PROVIDED MATERIAL Block Start

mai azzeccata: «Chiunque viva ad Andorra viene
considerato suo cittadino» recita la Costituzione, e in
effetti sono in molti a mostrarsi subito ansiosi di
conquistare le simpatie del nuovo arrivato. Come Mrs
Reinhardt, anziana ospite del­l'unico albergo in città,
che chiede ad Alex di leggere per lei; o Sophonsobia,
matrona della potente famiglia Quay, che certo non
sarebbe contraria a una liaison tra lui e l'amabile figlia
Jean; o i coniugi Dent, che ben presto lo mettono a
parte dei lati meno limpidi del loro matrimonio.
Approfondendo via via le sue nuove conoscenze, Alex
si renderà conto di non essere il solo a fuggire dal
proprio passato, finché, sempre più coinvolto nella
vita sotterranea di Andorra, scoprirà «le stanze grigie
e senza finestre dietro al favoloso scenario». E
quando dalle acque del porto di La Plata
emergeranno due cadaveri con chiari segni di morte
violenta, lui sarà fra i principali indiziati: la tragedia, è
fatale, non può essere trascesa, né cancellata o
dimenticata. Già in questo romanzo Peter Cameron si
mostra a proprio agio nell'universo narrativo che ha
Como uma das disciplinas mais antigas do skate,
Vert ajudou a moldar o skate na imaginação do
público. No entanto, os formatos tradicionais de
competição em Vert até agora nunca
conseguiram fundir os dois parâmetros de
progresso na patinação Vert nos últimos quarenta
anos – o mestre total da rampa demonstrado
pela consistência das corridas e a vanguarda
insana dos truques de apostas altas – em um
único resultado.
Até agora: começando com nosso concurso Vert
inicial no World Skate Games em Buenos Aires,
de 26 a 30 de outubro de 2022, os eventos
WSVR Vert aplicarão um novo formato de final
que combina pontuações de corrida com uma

PROVIDED MATERIAL Block End

_WORK ORDER_
Return the final stretch of the listing exactly, starting with the line that contains "conseguiram fundir os dois parâmetros de" and ending with the last line.

_EXERCISE RESPONSE_
conseguiram fundir os dois parâmetros de
progresso na patinação Vert nos últimos quarenta
anos – o mestre total da rampa demonstrado
pela consistência das corridas e a vanguarda
insana dos truques de apostas altas – em um
único resultado.
Até agora: começando com nosso concurso Vert
inicial no World Skate Games em Buenos Aires,
de 26 a 30 de outubro de 2022, os eventos
WSVR Vert aplicarão um novo formato de final
que combina pontuações de corrida com uma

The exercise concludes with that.